QUESTIONS TO ANSWER →
a) From the chapter review on regular expressions, return the text starting with "preg_replace() is used" and going on through "only those modified.", word for word.
b) According to the chapter review on regular expressions, how does preg_filter() differ from preg_replace()?

SUPPLIED PASSAGE →

────

Chapter 14 - Review

Output

What function is used to match a regular expression? What function is used to find all matches of a regular expression? What function is used to replace matches of a regular expression?

preg_match() is used to find the first match of a regular expression in a subject. It returns either 1 on success or 0 on failure or False on error (use the === operator to determine return value).
preg_match_all() will find all matches of a regular expression in a subject. It will return the number of matches made (0 if none, false on error) Either of the previous functions, if passed a third argument will store any matches from the expression in it as an array.
preg_replace() is used to replace a string with another value if it matches the pattern. It returns all values with any substitutions made.
preg_filter() is similar to preg_replace but it will filter out any non matching values and return only those modified.

What characters can you use and not use to delineate a regular expression?

────

Stored items:
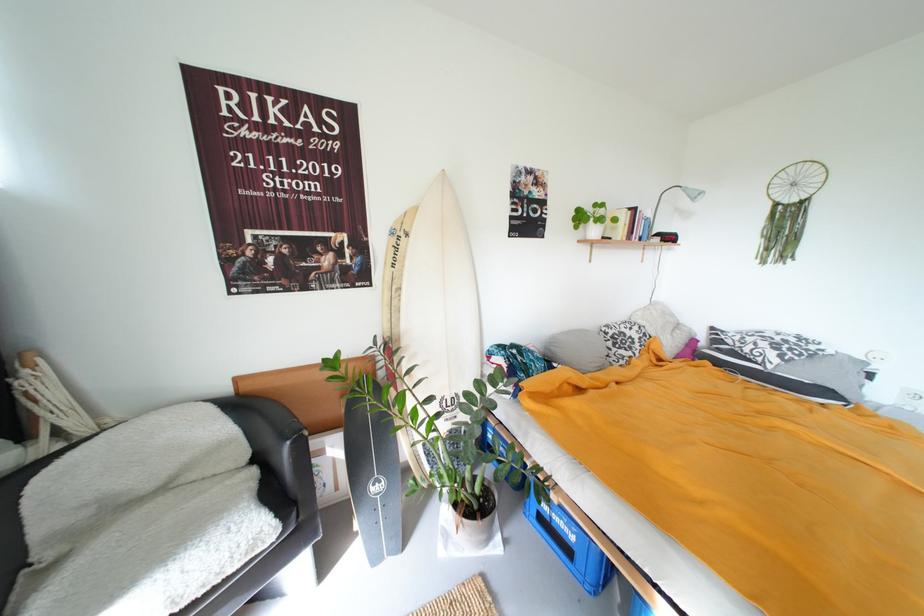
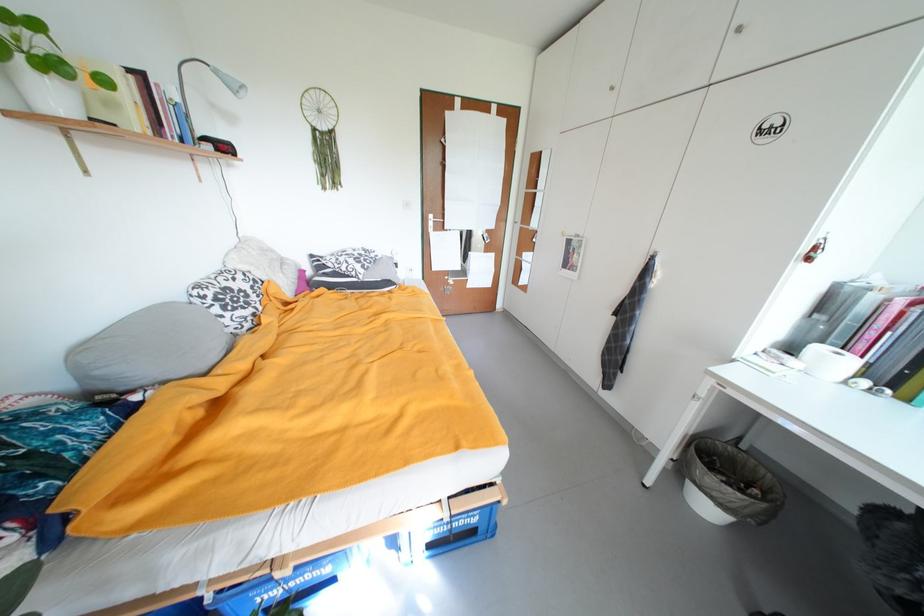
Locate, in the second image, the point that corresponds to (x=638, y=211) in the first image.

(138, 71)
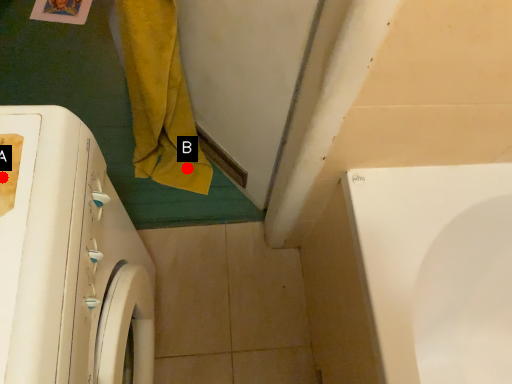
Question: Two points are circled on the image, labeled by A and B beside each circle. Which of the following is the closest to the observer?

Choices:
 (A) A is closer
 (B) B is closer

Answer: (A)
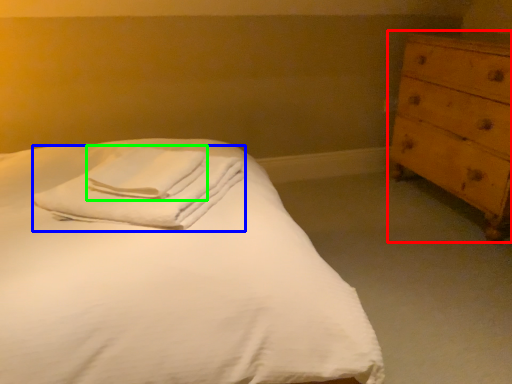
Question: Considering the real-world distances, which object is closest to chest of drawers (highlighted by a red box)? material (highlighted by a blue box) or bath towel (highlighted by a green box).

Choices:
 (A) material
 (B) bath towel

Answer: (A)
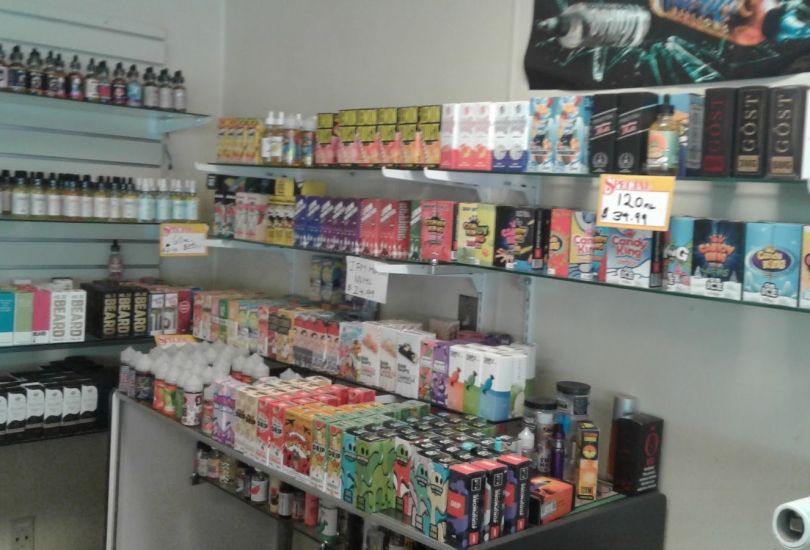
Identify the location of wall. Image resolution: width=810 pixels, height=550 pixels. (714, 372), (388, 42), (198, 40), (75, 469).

────

PER-TASK ANSWERS →
a)
preg_replace() is used to replace a string with another value if it matches the pattern. It returns all values with any substitutions made.
preg_filter() is similar to preg_replace but it will filter out any non matching values and return only those modified.

b) It filters out any non-matching values and returns only those modified.